[Stored items]
=-=-=
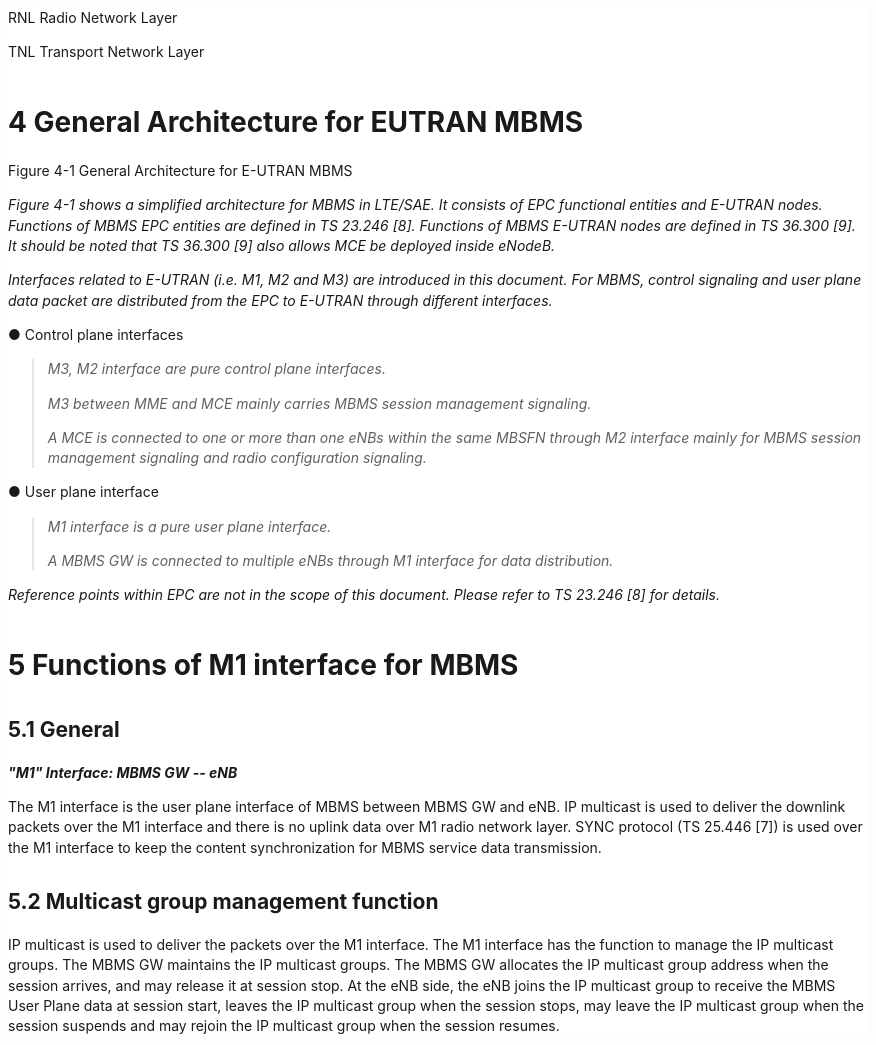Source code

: RNL Radio Network Layer

TNL Transport Network Layer

4 General Architecture for EUTRAN MBMS
======================================

Figure 4-1 General Architecture for E-UTRAN MBMS

*Figure 4-1 shows a simplified architecture for MBMS in LTE/SAE. It
consists of EPC functional entities and E-UTRAN nodes. Functions of MBMS
EPC entities are defined in TS 23.246 \[8\]. Functions of MBMS E-UTRAN
nodes are defined in TS 36.300 \[9\]. It should be noted that TS 36.300
\[9\] also allows MCE be deployed inside eNodeB.*

*Interfaces related to E-UTRAN (i.e. M1, M2 and M3) are introduced in
this document. For MBMS, control signaling and user plane data packet
are distributed from the EPC to E-UTRAN through different interfaces.*

● Control plane interfaces

> *M3, M2 interface are pure control plane interfaces.*
>
> *M3 between MME and MCE mainly carries MBMS session management
> signaling.*
>
> *A MCE is connected to one or more than one eNBs within the same MBSFN
> through M2 interface mainly for MBMS session management signaling and
> radio configuration signaling.*

● User plane interface

> *M1 interface is a pure user plane interface.*
>
> *A MBMS GW is connected to multiple eNBs through M1 interface for data
> distribution.*

*Reference points within EPC are not in the scope of this document.
Please refer to TS 23.246 \[8\] for details.*

5 Functions of M1 interface for MBMS
====================================

5.1 General
-----------

***"M1" Interface: MBMS GW -- eNB***

The M1 interface is the user plane interface of MBMS between MBMS GW and
eNB. IP multicast is used to deliver the downlink packets over the M1
interface and there is no uplink data over M1 radio network layer. SYNC
protocol (TS 25.446 \[7\]) is used over the M1 interface to keep the
content synchronization for MBMS service data transmission.

5.2 Multicast group management function
---------------------------------------

IP multicast is used to deliver the packets over the M1 interface. The
M1 interface has the function to manage the IP multicast groups. The
MBMS GW maintains the IP multicast groups. The MBMS GW allocates the IP
multicast group address when the session arrives, and may release it at
session stop. At the eNB side, the eNB joins the IP multicast group to
receive the MBMS User Plane data at session start, leaves the IP
multicast group when the session stops, may leave the IP multicast group
when the session suspends and may rejoin the IP multicast group when the
session resumes.
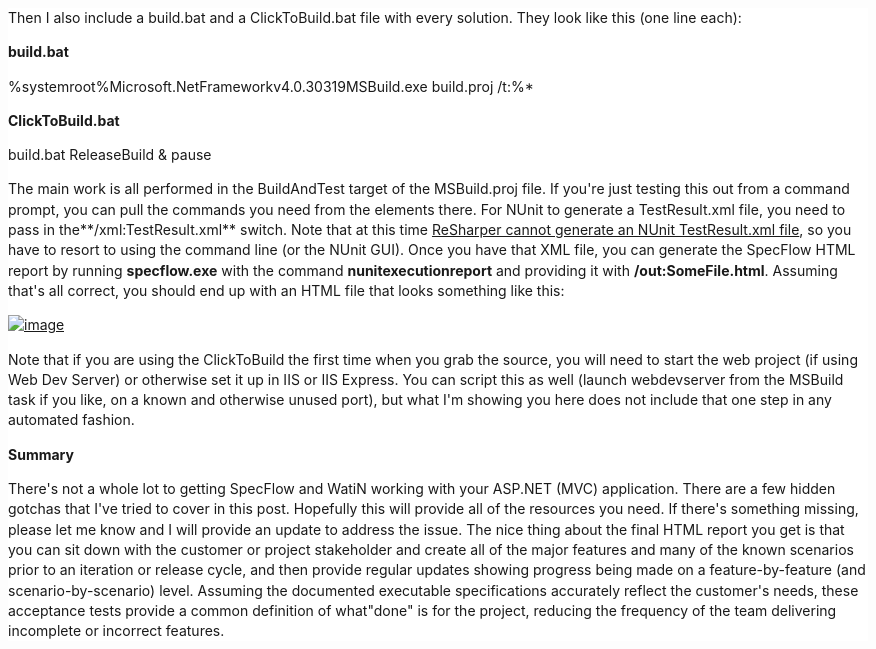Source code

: Then I also include a build.bat and a ClickToBuild.bat file with every solution. They look like this (one line each):

**build.bat**

%systemroot%Microsoft.NetFrameworkv4.0.30319MSBuild.exe build.proj /t:%*

**ClickToBuild.bat**

build.bat ReleaseBuild & pause

The main work is all performed in the BuildAndTest target of the MSBuild.proj file. If you're just testing this out from a command prompt, you can pull the commands you need from the <Exec /> elements there. For NUnit to generate a TestResult.xml file, you need to pass in the**/xml:TestResult.xml** switch. Note that at this time [ReSharper cannot generate an NUnit TestResult.xml file](http://devnet.jetbrains.com/message/5297087;jsessionid=A229234B2F7D691436DCBA79055322D8), so you have to resort to using the command line (or the NUnit GUI). Once you have that XML file, you can generate the SpecFlow HTML report by running **specflow.exe** with the command **nunitexecutionreport** and providing it with **/out:SomeFile.html**. Assuming that's all correct, you should end up with an HTML file that looks something like this:

[![image](<>"image")](http://stevesmithblog.com/files/media/image/Windows-Live-Writer/Getting-Started-with-SpecFlow_F705/image_19.png)

Note that if you are using the ClickToBuild the first time when you grab the source, you will need to start the web project (if using Web Dev Server) or otherwise set it up in IIS or IIS Express. You can script this as well (launch webdevserver from the MSBuild task if you like, on a known and otherwise unused port), but what I'm showing you here does not include that one step in any automated fashion.

**Summary**

There's not a whole lot to getting SpecFlow and WatiN working with your ASP.NET (MVC) application. There are a few hidden gotchas that I've tried to cover in this post. Hopefully this will provide all of the resources you need. If there's something missing, please let me know and I will provide an update to address the issue. The nice thing about the final HTML report you get is that you can sit down with the customer or project stakeholder and create all of the major features and many of the known scenarios prior to an iteration or release cycle, and then provide regular updates showing progress being made on a feature-by-feature (and scenario-by-scenario) level. Assuming the documented executable specifications accurately reflect the customer's needs, these acceptance tests provide a common definition of what"done" is for the project, reducing the frequency of the team delivering incomplete or incorrect features.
=-=-=
- Your instructions -
Only the lines containing "packets" are needed; copy each of them from the data.

- Answer area -
eNB. IP multicast is used to deliver the downlink packets over the M1
IP multicast is used to deliver the packets over the M1 interface. The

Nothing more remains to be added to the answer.